Ia juga mengimbau keluarga yang merasa kehilangan anggota keluarganya dan belum melapor agar segera datang ke Posko Antemortem di Rumah Sakit Bhayangkara Tk.I Pusdokkes Polri.
Keluarga diminta membawa dokumen atau data pendukung, seperti foto korban yang memperlihatkan kondisi gigi, dokumen identitas, ijazah, atau dokumen lain yang memuat data sidik jari.

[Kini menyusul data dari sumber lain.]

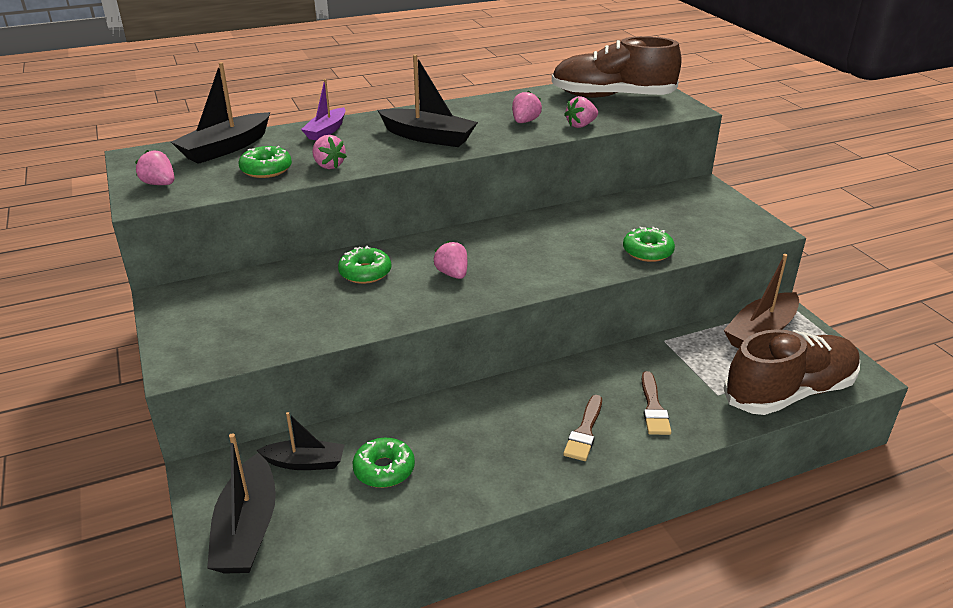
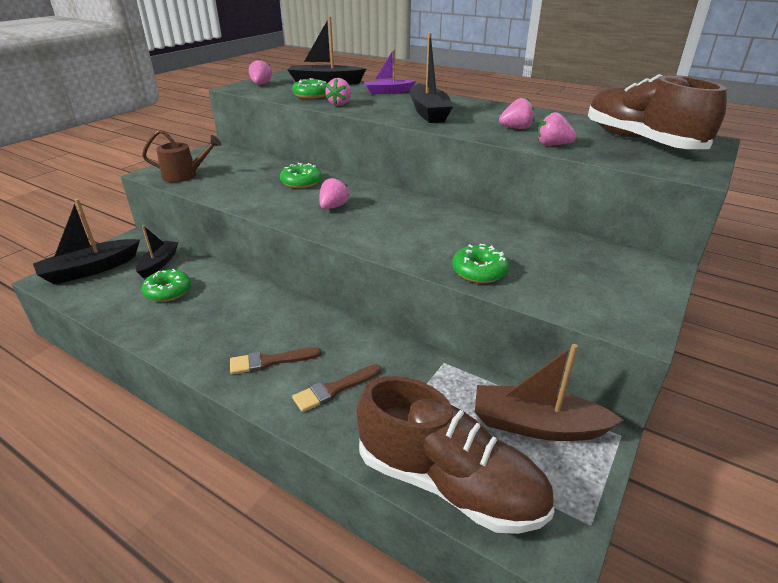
camera: 55 degrees right, 0 degrees up
black boat [257,412,345,470] -> black boat turned 135 degrees counterclockwise [136,225,178,278]
none -> brown watering can [142,130,222,183]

Terkait kendala, ada beberapa jenazah yang saat pemeriksaan awal belum langsung keluar identitasnya. Hal ini masih kami dalami melalui pemeriksaan lanjutan.
"Karena ada beberapa jenazah yang mengalami kerusakan pada bagian tubuh tertentu, sehingga memerlukan pemeriksaan lebih mendalam," ucapnya.